Johnson & Johnson has finally gotten a consumer health care fiasco behind it when it agreed this week to pay Oregon $400,000 to settle a suit stemming from its efforts years ago to retrieve faulty Motrin without the public knowing.
In 2010, Johnson & Johnson’s consumer health unit became a target of public criticism—and of then-FDA Commissioner Margaret Hamburg—after waiting a year to announce it was recalling faulty lots of Motrin. In fact, it later came to light that the company had hired private contractors to walk into convenience stores and buy up the product in 2009. Officials in Oregon were so peeved that the state Attorney General John Kroger sued the company’s McNeil Consumer Healthcare unit in 2011, all the while blasting J&J in the press for doing a “phantom recall.”
Now J&J has agreed to pay the state about $400,000 to settle the case, but did not admit wrongdoing in the settlement. A J&J spokesman told FiercePharma the company is "pleased" to resolve the case. "There was never a health or safety risk associated with the Motrin medicines at issue in the case, and we remain committed to providing consumers with safe and effective over-the-counter medicines," he said.
J&J discovered in 2008 that some lots of Motrin manufactured in Puerto Rico did not dissolve properly. Rather than announce a broad recall, the company instructed field employees to fan out and buy the product off shelves, acting “like a regular customer,” according to a summary of the settlement obtained by the AP.

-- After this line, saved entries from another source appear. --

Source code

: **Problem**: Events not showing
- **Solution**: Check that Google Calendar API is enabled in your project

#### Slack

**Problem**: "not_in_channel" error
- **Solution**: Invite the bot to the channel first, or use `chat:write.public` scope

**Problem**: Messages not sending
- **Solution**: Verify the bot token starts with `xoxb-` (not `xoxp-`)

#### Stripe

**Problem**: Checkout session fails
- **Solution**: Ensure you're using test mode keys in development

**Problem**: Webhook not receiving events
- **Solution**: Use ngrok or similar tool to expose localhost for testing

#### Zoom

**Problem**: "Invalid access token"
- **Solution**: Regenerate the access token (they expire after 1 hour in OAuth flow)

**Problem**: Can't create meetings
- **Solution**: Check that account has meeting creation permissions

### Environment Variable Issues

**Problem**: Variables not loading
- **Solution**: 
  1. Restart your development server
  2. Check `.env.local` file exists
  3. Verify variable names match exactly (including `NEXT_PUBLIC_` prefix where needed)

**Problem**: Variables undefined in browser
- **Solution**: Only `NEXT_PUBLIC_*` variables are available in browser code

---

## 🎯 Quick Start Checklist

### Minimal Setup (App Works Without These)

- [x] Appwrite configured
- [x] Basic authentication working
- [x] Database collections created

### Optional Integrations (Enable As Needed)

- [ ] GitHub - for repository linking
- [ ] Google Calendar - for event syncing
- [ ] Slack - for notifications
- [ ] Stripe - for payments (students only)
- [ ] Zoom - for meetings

It wasn’t until February of 2010 that J&J announced an official Motrin recall. The move came amid broad quality problems in the company’s consumer health division that led to a massive recall of many of its products for kids, including Children’s Tylenol. After the FDA discovered particle contamination and other issues in a Pennsylvania manufacturing plant, J&J was forced to shut the site down. In 2015, the McNeil Consumer Healthcare division pled guilty to a federal misdemeanor charge that it allowed tainted Infants' Tylenol, Children's Tylenol and Children's Motrin onto the market. That case cost the company $25 million in fines.
The Oregon Motrin lawsuit had been dismissed in 2015, when J&J successfully argued that there was no proof faulty Motrin pills were ever sold in that state. But the Oregon State of Appeals later reinstated the case.
While the settlement is not a huge hit to the company by any stretch, it comes at a time when the pharma giant is facing mounting cases alleging its talcum powder may cause ovarian cancer. Last week, a St. Louis jury awarded a $110 million verdict to a woman who alleged her metastatic ovarian cancer was caused by years of using J&J’s talc. The company plans to appeal, but it’s already gearing up for additional trials taking aim at the powder product this year.
If there’s anything J&J CEO Alex Gorsky can appreciate about the Oregon settlement, it's that it helps him chip away at a goal he set when he became CEO in 2012, which was to clean up the company’s troubled consumer division. Toward that end, McNeil implemented improved quality control and oversight standards, and hired Sandra Peterson away from Bayer to deal with the shuttered Pennsylvania plant. The plant reopened in 2015.